Grand Tour Perspectives
The Routines of Professional Mechanics
Grand Tours have their own rules. They are a logistical undertaking unlike any other. It is therefore, that for all teams taking to the start a good preparation and a daily routine are key.
While specific training and race goals are set prior to the season, the logistical planning for each of the three Grand Tours starts about two months prior to the departure. The organizers of the Giro d’Italia, the Tour de France, and La Vuelta provide the hotels. The teams, though, have to take care of all other relevant matters, from transport and staff selection to equipment needs.
Over the course of nearly 20 years at the top-level of the sport, CeramicSpeed sponsored team AG2R-La Mondiale has gained a routine in preparing for a Grand Tour. It is therefore that they know how to be ready for any eventualities.
A logistical perspective
The preparation and for a Grand Tour starts weeks prior to the race.

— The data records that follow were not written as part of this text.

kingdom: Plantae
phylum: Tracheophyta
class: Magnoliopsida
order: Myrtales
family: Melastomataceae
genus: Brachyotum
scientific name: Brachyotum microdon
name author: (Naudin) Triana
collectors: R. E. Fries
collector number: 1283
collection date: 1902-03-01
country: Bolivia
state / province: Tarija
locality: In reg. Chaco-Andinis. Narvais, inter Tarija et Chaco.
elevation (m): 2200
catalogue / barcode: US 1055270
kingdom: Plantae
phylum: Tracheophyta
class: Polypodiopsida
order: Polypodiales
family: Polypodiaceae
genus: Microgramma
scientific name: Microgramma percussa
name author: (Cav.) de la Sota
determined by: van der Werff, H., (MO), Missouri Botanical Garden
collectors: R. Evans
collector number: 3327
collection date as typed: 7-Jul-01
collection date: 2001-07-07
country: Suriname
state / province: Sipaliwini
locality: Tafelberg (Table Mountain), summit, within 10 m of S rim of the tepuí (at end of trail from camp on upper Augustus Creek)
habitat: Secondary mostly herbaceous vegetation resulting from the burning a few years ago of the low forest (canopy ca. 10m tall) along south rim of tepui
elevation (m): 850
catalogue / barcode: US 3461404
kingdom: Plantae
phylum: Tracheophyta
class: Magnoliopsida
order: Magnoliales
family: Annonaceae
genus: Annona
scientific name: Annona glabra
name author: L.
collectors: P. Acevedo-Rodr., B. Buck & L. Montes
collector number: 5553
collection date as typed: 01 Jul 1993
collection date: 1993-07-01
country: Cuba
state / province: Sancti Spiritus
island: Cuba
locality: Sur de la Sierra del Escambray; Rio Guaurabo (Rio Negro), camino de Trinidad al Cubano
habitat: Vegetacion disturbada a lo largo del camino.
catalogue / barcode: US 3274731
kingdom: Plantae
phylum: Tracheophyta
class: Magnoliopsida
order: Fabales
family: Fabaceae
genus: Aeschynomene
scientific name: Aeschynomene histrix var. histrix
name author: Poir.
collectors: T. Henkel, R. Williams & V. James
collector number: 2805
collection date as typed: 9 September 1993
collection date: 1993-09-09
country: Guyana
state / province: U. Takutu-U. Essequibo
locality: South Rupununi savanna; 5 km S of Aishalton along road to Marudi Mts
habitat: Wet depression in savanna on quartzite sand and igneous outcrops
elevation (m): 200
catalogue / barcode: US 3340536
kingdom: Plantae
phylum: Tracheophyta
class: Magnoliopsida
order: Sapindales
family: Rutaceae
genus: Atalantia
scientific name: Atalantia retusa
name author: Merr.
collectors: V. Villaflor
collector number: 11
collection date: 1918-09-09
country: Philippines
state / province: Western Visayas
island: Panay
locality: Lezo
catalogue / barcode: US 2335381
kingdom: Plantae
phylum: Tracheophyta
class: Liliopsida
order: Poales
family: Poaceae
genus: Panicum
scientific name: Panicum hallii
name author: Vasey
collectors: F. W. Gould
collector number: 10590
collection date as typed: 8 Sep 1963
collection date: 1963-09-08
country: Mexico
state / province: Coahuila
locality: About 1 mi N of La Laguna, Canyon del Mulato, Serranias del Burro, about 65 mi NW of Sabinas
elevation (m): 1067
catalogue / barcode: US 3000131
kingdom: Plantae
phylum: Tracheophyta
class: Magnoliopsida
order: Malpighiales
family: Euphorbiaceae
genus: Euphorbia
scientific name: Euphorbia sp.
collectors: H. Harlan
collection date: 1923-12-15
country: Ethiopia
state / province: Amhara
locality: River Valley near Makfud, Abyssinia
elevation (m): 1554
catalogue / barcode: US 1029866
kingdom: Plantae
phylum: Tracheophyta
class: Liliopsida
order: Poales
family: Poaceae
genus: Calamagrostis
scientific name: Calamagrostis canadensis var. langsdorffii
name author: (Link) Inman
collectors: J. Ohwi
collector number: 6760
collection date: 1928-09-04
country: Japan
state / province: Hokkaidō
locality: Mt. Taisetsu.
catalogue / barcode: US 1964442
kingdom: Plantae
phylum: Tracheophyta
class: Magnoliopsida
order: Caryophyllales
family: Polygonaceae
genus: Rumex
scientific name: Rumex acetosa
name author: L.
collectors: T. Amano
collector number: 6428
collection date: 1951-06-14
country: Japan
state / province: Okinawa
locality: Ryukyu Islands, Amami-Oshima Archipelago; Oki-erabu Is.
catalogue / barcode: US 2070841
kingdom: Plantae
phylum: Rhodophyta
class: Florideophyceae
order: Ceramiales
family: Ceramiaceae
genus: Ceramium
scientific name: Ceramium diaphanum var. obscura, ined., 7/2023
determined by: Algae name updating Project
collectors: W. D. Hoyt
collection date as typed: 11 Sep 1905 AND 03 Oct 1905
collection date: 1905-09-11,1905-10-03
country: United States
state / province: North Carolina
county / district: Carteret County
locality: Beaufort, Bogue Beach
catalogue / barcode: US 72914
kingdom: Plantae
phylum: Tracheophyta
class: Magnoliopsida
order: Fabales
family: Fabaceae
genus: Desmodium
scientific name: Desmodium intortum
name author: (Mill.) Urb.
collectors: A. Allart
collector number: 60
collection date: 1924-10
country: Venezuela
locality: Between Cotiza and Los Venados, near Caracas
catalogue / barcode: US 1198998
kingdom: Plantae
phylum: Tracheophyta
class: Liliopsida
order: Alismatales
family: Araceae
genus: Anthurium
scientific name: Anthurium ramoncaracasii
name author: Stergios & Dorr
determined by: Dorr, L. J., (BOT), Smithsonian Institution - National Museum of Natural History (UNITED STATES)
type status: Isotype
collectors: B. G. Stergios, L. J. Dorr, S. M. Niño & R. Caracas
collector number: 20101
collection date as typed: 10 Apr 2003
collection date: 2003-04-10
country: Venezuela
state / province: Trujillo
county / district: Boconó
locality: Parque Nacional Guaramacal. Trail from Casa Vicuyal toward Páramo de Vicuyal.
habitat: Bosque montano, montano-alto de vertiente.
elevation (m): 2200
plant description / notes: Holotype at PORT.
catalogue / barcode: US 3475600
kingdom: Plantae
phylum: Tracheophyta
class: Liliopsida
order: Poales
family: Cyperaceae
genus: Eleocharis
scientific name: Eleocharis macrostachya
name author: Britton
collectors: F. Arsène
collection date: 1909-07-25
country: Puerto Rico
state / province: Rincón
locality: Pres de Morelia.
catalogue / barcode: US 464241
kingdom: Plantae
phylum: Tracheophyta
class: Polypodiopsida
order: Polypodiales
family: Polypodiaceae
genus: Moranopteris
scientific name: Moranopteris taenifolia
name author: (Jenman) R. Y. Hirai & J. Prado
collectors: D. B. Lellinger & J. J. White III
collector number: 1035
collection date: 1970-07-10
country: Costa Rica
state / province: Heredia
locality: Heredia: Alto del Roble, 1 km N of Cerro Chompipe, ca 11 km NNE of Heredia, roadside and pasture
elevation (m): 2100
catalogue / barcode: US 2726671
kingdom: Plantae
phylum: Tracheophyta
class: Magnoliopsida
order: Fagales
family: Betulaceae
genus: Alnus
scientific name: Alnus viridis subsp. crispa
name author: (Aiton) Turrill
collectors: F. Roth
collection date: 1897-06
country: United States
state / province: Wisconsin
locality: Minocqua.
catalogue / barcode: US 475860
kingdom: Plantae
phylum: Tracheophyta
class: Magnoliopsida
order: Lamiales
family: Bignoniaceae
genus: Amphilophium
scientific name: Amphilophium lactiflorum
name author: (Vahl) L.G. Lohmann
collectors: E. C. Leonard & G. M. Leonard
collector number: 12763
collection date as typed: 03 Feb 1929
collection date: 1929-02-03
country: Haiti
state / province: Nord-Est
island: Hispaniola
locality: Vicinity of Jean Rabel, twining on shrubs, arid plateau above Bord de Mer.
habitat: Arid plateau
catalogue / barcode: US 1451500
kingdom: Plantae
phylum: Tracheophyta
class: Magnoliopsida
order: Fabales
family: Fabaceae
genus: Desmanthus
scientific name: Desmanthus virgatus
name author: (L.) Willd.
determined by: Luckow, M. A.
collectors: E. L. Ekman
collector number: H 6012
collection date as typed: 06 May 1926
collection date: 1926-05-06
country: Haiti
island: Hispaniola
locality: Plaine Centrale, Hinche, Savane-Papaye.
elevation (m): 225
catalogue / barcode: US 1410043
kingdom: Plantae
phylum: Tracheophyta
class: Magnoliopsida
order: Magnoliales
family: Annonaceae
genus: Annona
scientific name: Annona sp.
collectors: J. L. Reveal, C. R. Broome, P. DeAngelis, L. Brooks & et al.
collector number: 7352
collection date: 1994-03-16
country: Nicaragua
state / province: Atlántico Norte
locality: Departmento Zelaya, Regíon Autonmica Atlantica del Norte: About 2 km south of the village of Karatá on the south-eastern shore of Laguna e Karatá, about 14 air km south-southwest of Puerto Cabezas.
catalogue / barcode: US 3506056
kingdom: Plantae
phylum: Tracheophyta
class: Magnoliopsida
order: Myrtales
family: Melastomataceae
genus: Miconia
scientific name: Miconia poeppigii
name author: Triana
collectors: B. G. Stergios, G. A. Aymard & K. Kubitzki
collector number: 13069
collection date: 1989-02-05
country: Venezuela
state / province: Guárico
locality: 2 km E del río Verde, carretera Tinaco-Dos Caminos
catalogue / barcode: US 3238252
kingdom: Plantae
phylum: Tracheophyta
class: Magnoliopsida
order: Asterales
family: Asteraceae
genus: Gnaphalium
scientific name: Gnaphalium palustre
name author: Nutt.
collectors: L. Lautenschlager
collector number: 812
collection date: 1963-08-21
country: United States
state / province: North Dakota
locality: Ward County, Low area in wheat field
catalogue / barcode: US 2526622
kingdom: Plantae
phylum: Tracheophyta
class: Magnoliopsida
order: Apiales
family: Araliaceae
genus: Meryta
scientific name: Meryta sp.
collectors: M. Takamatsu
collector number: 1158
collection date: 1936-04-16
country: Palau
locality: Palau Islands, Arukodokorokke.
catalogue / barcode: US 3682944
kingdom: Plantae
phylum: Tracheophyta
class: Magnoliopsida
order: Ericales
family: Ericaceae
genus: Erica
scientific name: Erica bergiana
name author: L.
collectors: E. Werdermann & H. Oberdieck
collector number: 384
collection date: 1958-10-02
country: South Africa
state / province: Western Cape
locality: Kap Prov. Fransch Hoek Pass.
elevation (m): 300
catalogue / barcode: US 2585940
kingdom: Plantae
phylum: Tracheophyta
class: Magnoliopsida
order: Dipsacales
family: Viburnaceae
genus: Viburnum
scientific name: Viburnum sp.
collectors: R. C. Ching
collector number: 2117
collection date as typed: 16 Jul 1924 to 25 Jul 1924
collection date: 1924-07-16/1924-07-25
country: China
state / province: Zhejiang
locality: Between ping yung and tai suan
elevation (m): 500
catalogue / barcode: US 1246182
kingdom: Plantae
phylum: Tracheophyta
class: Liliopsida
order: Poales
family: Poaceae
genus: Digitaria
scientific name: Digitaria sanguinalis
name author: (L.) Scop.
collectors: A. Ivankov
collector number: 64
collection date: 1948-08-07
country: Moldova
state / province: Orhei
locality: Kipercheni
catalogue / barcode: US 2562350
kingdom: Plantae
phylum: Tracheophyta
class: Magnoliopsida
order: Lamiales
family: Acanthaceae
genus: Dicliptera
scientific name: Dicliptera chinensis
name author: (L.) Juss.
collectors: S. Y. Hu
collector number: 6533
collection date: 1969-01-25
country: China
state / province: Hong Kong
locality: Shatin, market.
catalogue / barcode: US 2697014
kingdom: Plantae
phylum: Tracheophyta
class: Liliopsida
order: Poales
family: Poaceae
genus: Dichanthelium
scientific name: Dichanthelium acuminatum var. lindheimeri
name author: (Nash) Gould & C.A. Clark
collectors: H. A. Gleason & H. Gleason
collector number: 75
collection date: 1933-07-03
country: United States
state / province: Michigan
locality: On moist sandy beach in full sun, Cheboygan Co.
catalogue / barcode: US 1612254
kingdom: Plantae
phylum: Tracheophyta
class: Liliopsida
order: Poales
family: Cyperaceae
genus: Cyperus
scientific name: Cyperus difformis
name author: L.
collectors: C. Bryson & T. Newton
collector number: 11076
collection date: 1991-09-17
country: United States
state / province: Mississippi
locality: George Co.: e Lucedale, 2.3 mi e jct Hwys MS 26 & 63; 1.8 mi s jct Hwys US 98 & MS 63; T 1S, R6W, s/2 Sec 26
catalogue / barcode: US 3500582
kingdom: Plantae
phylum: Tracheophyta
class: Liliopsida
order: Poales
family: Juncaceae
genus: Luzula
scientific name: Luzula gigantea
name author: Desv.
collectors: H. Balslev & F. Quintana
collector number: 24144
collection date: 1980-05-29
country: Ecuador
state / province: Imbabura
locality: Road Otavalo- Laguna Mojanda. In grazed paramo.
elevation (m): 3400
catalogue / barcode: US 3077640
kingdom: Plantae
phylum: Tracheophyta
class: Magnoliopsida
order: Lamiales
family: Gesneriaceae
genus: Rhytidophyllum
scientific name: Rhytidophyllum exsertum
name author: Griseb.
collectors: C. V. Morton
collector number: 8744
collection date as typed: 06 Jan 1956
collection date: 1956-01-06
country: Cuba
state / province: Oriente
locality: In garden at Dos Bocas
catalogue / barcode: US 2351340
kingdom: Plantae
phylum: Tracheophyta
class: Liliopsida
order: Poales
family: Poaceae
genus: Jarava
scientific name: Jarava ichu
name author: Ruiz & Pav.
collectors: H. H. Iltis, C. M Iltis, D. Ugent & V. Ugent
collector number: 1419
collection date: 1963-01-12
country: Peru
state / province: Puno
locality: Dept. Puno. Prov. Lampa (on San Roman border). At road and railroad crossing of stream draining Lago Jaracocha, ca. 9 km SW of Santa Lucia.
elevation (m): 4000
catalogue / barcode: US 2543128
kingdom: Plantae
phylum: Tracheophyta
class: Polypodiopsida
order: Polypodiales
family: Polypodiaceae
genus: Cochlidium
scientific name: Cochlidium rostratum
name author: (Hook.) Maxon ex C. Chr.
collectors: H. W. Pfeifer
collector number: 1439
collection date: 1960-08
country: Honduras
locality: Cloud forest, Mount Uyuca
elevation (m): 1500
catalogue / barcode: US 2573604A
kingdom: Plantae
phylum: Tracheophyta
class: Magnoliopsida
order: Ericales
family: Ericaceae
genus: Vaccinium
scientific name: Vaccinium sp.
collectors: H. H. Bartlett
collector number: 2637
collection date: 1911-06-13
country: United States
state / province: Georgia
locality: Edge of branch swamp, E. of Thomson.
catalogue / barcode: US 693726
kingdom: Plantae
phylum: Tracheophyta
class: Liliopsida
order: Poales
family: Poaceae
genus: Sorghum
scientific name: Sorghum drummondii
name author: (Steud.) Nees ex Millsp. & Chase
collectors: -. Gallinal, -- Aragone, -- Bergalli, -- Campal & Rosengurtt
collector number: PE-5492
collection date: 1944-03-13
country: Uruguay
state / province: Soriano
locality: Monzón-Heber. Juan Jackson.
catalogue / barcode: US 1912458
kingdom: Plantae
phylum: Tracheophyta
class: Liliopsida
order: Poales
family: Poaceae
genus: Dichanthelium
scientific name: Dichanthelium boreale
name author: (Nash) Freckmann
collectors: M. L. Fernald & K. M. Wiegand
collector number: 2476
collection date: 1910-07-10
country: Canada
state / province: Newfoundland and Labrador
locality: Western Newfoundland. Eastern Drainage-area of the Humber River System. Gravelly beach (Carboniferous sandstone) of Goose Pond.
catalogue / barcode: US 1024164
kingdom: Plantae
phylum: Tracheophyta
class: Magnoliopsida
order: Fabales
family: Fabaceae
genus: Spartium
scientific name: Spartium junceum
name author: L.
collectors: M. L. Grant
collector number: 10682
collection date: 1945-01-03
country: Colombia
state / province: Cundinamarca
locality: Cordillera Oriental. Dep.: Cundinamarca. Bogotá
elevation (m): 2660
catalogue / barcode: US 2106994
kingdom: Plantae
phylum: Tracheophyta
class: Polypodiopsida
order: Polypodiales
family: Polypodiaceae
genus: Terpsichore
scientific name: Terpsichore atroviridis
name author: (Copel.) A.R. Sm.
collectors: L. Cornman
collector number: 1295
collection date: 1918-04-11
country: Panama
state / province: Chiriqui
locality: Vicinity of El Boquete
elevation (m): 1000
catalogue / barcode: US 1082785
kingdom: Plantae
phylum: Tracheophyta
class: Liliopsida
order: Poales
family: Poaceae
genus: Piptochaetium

The team’s leadership decides on who is going to race and work at which race. In conjunction with the sponsors all equipment needs are met. Then, about a week before the depart of a Grand Tour, the truck gets loaded with all race bikes and spare parts. After that it’s go-time. For nearly a month. Day by day.
The mechanics perspective
A group of 5 mechanics will look after the bikes of the 8 selected riders for the race. Lead by road captain Hubert Dupont at the upcoming La Vuelta, Mikael Cherel, Tony Gallopin, Alexandre Geniez, Ben Gastauer, Julian Duval, Alexis Gougeard, and Nans Peters will each have 3 Factor O2 bikes available. In addition to that, some riders will also be able to use the brand’s aero bike, the One. For the time trials Factor provides 2 Slick’s for each rider. In total, the team will bring around 45 bikes to the race.
The 2018 La Vuelta starts this coming Saturday in Malaga and will conclude in Madrid in three weeks later. Before the start the mechanics will ensure that all bikes race-ready. To get these to the race they’ll use two different vehicles; a van for all time trial bikes, and a truck for all other bikes.
One of the mechanics will have the responsibility for all time trial bikes. Since these are only used at stages 1 and 16 he’ll return to the team's Service Course between and after those stages.
The other mechanics split their responsibilities to be as efficient as possible. Each mechanic will look after the bikes of up to three specific riders during a Grand Tour. Before the race departs they’ll decide who’ll join the sports director during the stage and who’s driving the truck to the next hotel, to set everything up for the after-race service hours. They’ll do so for three weeks, becoming some of the closest familiars of the riders, meeting all their daily bike-related requirements.
The daily routine
At the start of a Grand Tour each team receives their race manuals. Besides all stage profiles, these manuals also include informations about all hotels.
Apart from some minor adjustments, the mechanics will get the ideas they already had about the technical requirements for the upcoming stages confirmed. When arriving at the first hotel, after the first team meeting, they’ll start with their daily routine.
Come race day, the days will get longer for the mechanics. Depending on the distance the teams have to travel to get from the hotel to the start of a stage, they’ll decide when to prepare the race cars for the hours ahead. The first set of spare bikes will be put onto the roof of race car 1, the second set onto race car 2. The race bikes will be transported to the start on the roof of an additional vehicle, normally the one that is used as the team's lead car during the stages.
As soon as the team leaves the hotel for the start, one of the mechanics will drive the truck to the next hotel to set up for the night. The others will drive the race cars to the stage start. After arriving at the paddock they’ll line up the race bikes for the riders and await the start. If all goes well, then there will be no incidents during a stage. However, the mechanics won't rest though. The race jury keeps all teams informed about the race situation during the stages. The mechanics will closely follow to help the sports directors make their decisions.
After the stage, the race bikes will be put back onto the roofs again, ready to be washed and serviced for the next stage.
The days are long for mechanics at a Grand Tour. As are they for everyone else who’s at the race. And with the Vuelta a Espana starting on Saturday, AG2R-La Mondiale will be prepared and ready for the three weeks to come.